Under the new Dart Charge system charges will increase – but drivers using the Dartford crossing will no longer have to stop.
The Dartford crossing is being equipped with a new electronic payment system so that motorists will no longer have to stop at a toll booth to pay their charge.
The new system, which will be known as the Dart Charge, operates in a similar way to the London Congestion Charge by recognising and logging vehicles’ number plates, and will be brought online on Sunday morning.
At the same time, the charge for using the crossing will be increased for the second time in just over two years.
Why is the new system being brought in?
Congestion at the Dartford crossing has been a problem for many years. When it was first opened in 1963, as just one tunnel, the average daily through flow was just 12,472 cars. From April 2013 to March 2014, across two seperate tunnels and the Queen Elizabeth II Bridge, that figure hard risen to 136,015.
Despite the construction of multi-lane toll plazas, the biggest cause of the congestion is the toll booths, at which drivers have to stop and pay the crossing charge.
In order to ease the congestion, the Highways Agency has taken the decision to remove the toll-booths, and instead implement a ‘free-flow’ electronic tolling system similar to that used for the London Congestion Charge.
How does the system work?
Cameras mounted on gantries above each lane will record the registration plate of every car that passes beneath.
Each registration number is logged, and the charge against that registration number must then be paid online, by phone, or in selected shops. Drivers can also opt to set up a pre-paid account, which is associated with the car’s registration, or can pay in advance by post.
If the charge has not been paid by midnight on the day after a crossing is made, a penalty charge is then applied, notice of which is sent to the driver by post.
Do I still need to stop at a toll booth?
As of Sunday, no. The toll booths will remain in place for a while yet as they’re dismantled and demolished, and while new measures to prevent oversized vehicles from using the crossing are installed.
However, drivers are being urged not to stop at the booths, as they will not be manned, and doing so could cause traffic queues or, worse, an accident.
How much will it cost?
The Highways Agency will be increasing the charge to use the Dartford crossing when it implements electronic charging. It says tolls will rise in order to help fund improvements to the crossing, including the installation of the new system.
Under the new system, charges will increase to £2.50 for a standard car. This follows an increase from £1.50 to £2.00 in October 2012.
Charges for two-axle and multi-axle goods vehicles, from £2.50 to £3.00 and from £5.00 to £6.00 respectively. However, charges for motorcycles will remain the same.

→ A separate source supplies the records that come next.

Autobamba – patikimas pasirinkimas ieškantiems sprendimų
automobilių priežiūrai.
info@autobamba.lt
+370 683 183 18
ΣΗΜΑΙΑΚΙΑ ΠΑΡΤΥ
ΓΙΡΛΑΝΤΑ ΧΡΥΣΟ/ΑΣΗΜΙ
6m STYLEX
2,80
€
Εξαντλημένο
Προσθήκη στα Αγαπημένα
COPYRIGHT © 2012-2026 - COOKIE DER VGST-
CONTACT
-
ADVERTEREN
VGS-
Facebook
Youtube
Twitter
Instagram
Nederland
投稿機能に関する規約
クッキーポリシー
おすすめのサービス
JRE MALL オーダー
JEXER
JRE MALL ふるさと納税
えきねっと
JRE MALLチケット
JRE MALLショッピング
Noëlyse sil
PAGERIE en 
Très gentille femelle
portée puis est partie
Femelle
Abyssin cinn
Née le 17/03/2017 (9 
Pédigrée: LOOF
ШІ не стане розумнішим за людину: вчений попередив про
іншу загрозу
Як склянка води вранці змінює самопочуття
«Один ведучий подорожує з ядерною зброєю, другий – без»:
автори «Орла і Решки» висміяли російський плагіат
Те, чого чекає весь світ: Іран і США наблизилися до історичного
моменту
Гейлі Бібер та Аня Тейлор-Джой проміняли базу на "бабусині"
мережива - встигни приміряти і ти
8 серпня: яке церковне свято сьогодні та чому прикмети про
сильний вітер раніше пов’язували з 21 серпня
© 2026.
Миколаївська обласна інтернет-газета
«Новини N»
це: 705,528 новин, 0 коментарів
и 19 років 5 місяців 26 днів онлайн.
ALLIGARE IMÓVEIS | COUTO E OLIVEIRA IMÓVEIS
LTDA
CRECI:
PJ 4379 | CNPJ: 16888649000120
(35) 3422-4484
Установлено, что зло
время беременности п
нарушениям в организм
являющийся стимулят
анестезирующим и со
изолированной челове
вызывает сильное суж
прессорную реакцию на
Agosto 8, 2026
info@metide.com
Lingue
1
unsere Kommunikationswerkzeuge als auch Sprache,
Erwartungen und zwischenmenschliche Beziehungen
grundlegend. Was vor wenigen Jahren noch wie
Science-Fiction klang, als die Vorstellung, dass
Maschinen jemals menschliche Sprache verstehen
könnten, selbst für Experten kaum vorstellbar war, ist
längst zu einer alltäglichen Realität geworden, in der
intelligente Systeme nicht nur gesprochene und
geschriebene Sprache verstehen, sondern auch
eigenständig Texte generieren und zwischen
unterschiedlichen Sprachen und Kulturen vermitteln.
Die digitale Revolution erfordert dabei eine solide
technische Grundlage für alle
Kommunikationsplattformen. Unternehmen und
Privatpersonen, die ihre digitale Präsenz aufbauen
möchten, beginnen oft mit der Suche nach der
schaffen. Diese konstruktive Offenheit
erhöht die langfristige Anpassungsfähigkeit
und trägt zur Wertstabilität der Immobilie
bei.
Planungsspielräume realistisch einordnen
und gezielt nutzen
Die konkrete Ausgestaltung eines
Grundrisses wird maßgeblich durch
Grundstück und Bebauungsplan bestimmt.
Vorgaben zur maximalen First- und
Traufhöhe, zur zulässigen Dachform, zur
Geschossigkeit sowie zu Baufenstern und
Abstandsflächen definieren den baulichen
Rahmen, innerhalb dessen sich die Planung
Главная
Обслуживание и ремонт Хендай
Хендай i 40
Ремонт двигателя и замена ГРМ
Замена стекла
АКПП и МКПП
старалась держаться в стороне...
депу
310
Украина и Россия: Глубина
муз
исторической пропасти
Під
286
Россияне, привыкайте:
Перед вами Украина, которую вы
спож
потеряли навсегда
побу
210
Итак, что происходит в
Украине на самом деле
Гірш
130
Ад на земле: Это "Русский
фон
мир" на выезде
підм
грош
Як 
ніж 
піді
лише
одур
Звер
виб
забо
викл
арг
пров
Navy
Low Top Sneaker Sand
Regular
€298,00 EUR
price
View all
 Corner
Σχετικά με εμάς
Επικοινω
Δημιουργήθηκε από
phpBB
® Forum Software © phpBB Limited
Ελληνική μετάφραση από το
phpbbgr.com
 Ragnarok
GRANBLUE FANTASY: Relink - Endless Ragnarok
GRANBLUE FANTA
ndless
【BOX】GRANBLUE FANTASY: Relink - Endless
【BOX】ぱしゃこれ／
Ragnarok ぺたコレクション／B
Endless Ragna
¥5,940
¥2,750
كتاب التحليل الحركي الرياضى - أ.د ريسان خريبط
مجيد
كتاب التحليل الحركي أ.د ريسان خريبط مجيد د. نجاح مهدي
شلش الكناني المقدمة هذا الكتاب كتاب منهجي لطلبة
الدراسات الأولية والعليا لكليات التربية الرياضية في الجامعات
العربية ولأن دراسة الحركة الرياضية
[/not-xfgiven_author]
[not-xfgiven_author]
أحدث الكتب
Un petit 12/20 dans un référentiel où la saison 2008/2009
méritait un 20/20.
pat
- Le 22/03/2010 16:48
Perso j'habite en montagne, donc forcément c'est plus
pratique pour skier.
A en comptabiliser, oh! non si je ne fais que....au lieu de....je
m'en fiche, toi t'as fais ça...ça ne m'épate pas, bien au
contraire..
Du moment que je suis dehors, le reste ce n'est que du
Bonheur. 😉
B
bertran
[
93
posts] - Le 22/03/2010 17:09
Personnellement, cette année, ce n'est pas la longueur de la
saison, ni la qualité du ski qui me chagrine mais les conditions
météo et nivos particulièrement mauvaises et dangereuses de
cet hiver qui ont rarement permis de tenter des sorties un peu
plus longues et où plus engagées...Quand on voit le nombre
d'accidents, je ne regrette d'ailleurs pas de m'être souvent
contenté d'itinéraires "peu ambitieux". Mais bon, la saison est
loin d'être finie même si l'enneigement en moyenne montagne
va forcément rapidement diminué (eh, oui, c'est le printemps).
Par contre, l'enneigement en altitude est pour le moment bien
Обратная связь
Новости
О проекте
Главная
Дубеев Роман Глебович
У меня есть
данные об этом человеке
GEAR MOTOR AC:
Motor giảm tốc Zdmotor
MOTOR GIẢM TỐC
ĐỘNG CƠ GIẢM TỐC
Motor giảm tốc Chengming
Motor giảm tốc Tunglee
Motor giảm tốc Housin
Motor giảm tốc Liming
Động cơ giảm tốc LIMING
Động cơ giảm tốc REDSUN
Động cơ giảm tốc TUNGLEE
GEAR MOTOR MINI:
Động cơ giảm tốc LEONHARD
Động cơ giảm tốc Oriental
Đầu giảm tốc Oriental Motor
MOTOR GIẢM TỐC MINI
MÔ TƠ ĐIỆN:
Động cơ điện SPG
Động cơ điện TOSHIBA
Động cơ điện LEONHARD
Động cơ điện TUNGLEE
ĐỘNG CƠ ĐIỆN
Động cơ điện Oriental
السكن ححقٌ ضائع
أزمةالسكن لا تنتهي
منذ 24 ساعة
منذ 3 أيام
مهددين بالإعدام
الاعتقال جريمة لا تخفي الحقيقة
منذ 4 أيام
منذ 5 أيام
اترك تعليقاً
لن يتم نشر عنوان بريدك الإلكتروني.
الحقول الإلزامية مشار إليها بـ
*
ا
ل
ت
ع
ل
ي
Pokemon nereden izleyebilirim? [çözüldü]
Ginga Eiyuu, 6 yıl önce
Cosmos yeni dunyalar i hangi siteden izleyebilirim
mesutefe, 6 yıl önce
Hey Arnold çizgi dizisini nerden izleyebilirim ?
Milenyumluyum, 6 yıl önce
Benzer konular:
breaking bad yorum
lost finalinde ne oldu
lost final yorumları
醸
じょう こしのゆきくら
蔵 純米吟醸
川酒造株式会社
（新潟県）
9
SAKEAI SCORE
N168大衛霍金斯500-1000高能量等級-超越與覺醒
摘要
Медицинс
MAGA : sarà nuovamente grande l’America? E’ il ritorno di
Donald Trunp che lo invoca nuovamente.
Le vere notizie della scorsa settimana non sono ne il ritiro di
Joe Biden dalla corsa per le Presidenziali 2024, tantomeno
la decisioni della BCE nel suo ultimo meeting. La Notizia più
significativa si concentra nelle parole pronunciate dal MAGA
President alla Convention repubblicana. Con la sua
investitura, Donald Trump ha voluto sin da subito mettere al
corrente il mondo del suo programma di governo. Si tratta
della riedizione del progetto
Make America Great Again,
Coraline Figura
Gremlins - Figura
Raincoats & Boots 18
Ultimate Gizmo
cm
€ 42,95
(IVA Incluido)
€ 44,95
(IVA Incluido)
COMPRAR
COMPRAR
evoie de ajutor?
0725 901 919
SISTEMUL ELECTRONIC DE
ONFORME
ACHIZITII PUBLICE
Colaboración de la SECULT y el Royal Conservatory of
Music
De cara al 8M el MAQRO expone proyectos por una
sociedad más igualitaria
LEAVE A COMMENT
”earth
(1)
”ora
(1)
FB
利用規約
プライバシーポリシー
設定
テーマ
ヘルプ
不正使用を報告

As with the current Dart Tag system, drivers who opt to use a pre-paid account will be able to enjoy reduced charges of £1.67 for a standard car, £2.63 for a two-axle goods vehicle, and £5.19 for a multi-axle goods vehicle.
The crossing will remain toll-free for all vehicles every night, from 10pm to 6am.
When will the new system take effect?
The new system will be activated on Sunday November 30 at 6am, and the new charges will take effect at the same time. The last cash tolls at the current rates will be taken at 10pm on Saturday November 29, before the toll booths shut down for the final time.